(WORK TO COMPLETE):
How many lines in the data below include the word "商业秘密的内容除外"? State the number alone.

··· DATA FOR THIS TASK ···

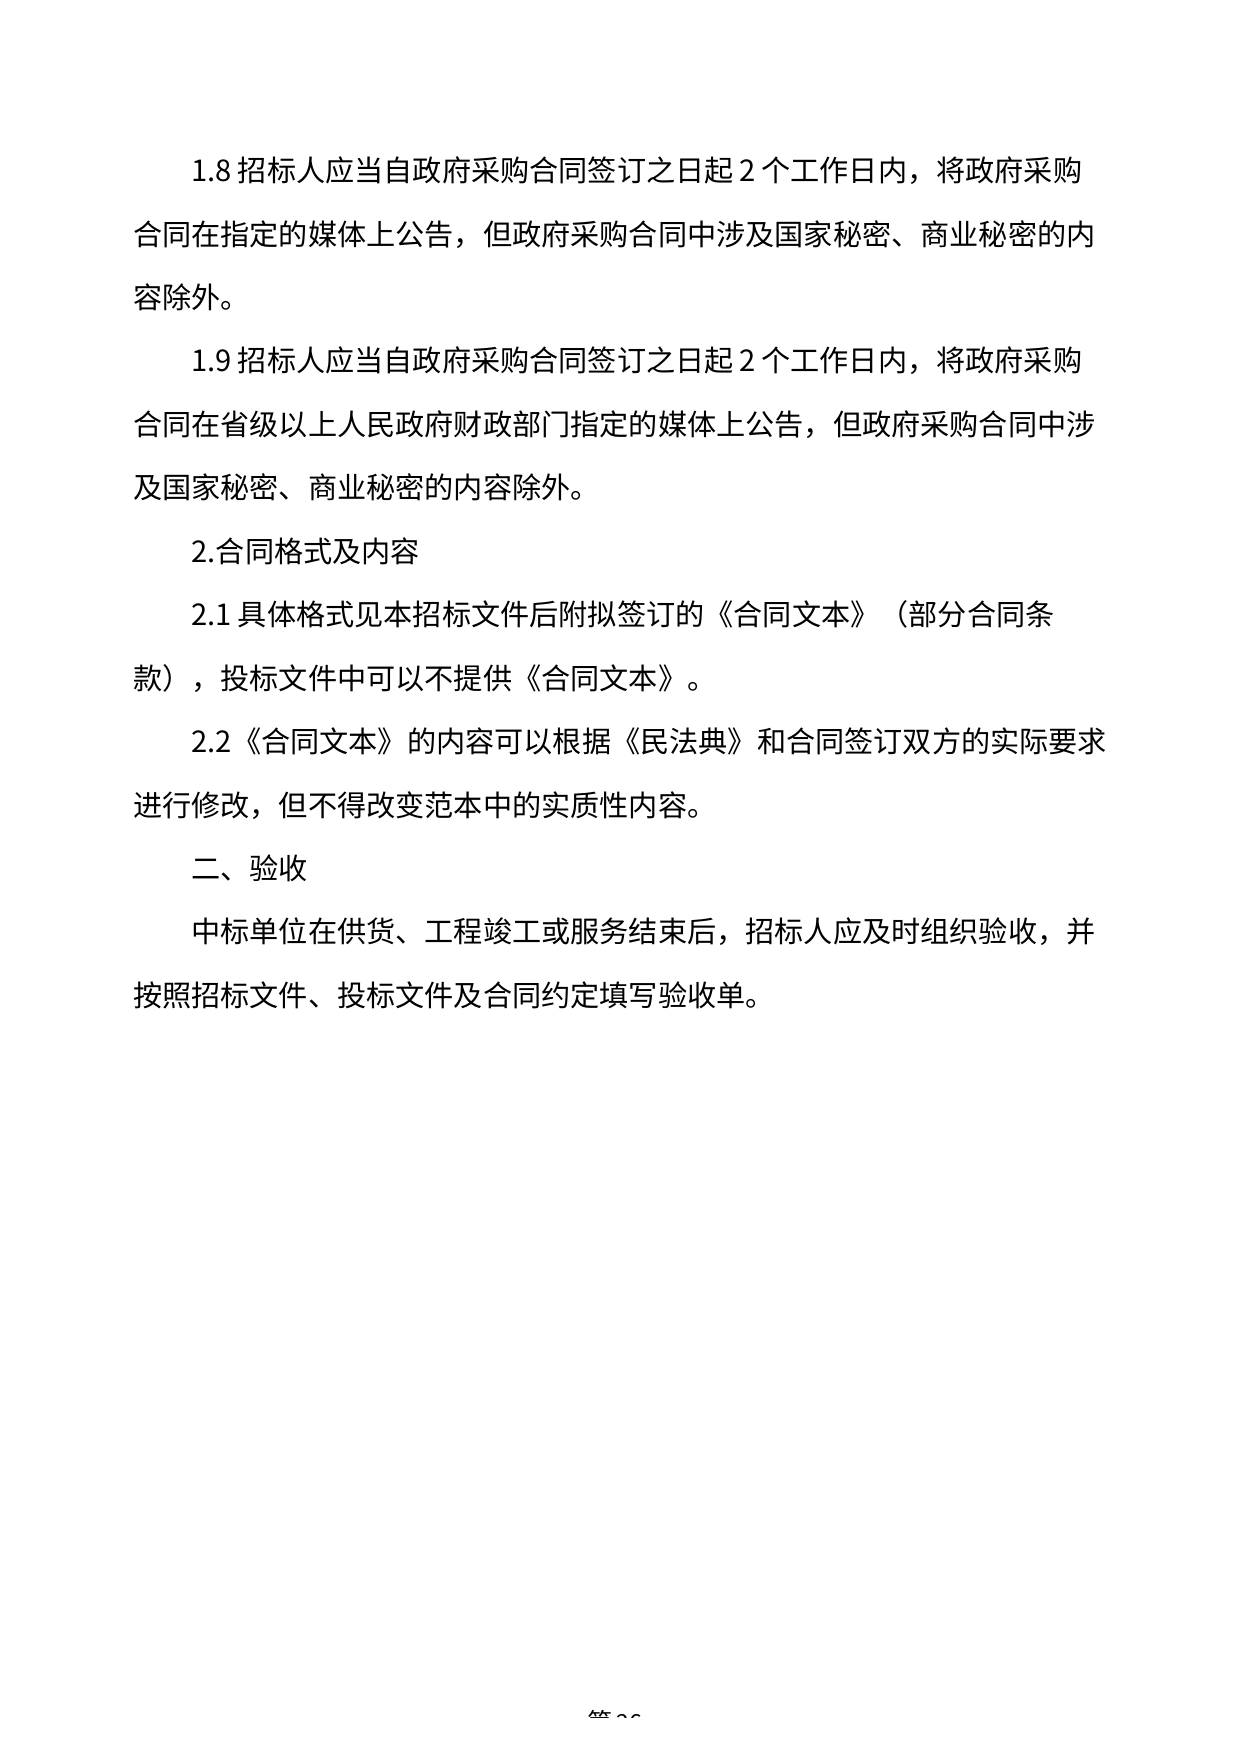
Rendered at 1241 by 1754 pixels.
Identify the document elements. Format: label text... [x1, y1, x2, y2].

text 1.8招标人应当自政府采购合同签订之日起2个工作日内，将政府采购合同在指定的媒体上公告，但政府采购合同中涉及国家秘密、商业秘密的内容除外。 [133, 148, 1107, 317]
text 2.1具体格式见本招标文件后附拟签订的《合同文本》（部分合同条款），投标文件中可以不提供《合同文本》。 [133, 592, 1107, 697]
text 二、验收 [133, 846, 1107, 888]
text 2.合同格式及内容 [133, 528, 1107, 571]
text 1.9招标人应当自政府采购合同签订之日起2个工作日内，将政府采购合同在省级以上人民政府财政部门指定的媒体上公告，但政府采购合同中涉及国家秘密、商业秘密的内容除外。 [133, 338, 1107, 507]
text 中标单位在供货、工程竣工或服务结束后，招标人应及时组织验收，并按照招标文件、投标文件及合同约定填写验收单。 [133, 909, 1107, 1015]
text 2.2《合同文本》的内容可以根据《民法典》和合同签订双方的实际要求进行修改，但不得改变范本中的实质性内容。 [133, 719, 1107, 824]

···

(EXERCISE OUTPUT):
2